TAREFAS
(1) Atualize o trecho do artigo que começa em "De ontem para" e termina em "risível e deplorável.", substituindo "policiais" por "agentes".
(2) De acordo com o artigo, qual é a idade do senador Chico Rodrigues?

ARTIGO
....
Dinheiro entre as nádegas: o ponto mais baixo a que um homem pode chegar

De ontem para hoje, foram muitas as piadinhas envolvendo o senador Chico Rodrigues (DEM) e uma parte remota da anatomia humana. Só porque, durante uma ação de busca e apreensão, os policiais teriam encontrado dinheiro entre as nádegas (sim, lá mesmo!) do senador de 69 anos. Algumas das notas estariam até sujas, o que torna o episódio todo ainda mais risível e deplorável.

Não sei se são as nuvens baixas, o friozinho ou uma conjunção qualquer de planetas e constelações, mas não consegui ver graça na imagem de um senhor quase septuagenário escondendo dinheiro lá onde não bate o Sol. Só consegui pensar no tamanho da humilhação e na sujeição extrema de uma pessoa como essa ao dinheiro, a ponto de, na correria que imagino ser uma ação de busca e apreensão, não encontrar lugar melhor para esconder um trocado do que o próprio ânus.
....
MATERIAL DE ORIGEM
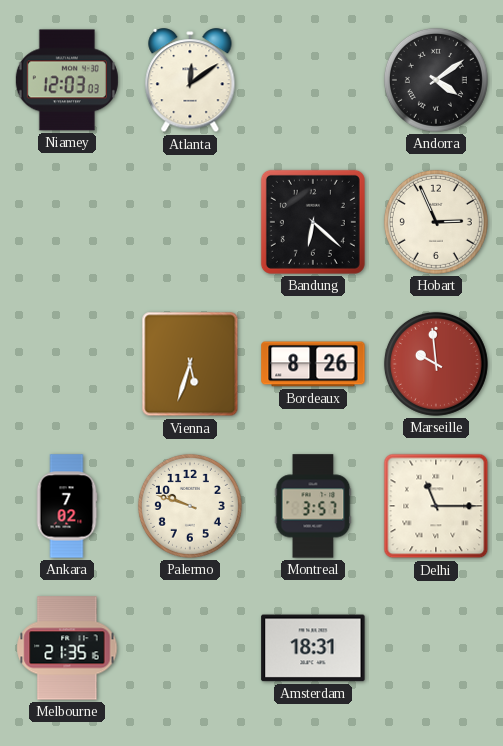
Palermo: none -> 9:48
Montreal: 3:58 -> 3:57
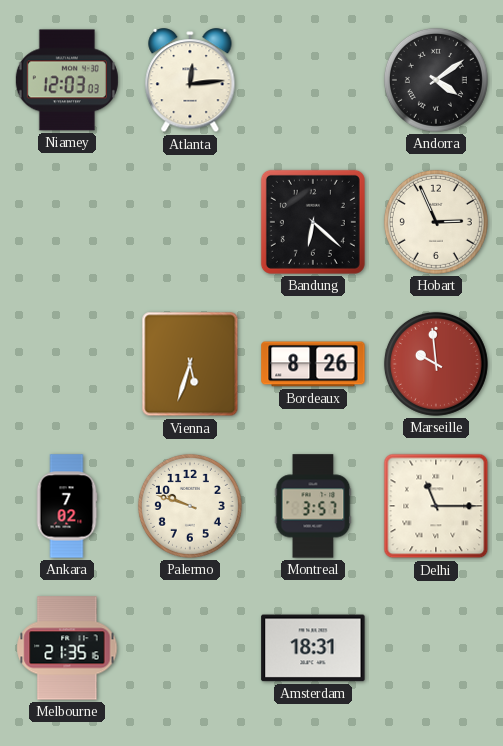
....
RESPOSTAS
(1)
De ontem para hoje, foram muitas as piadinhas envolvendo o senador Chico Rodrigues (DEM) e uma parte remota da anatomia humana. Só porque, durante uma ação de busca e apreensão, os agentes teriam encontrado dinheiro entre as nádegas (sim, lá mesmo!) do senador de 69 anos. Algumas das notas estariam até sujas, o que torna o episódio todo ainda mais risível e deplorável.

(2) O senador tem 69 anos.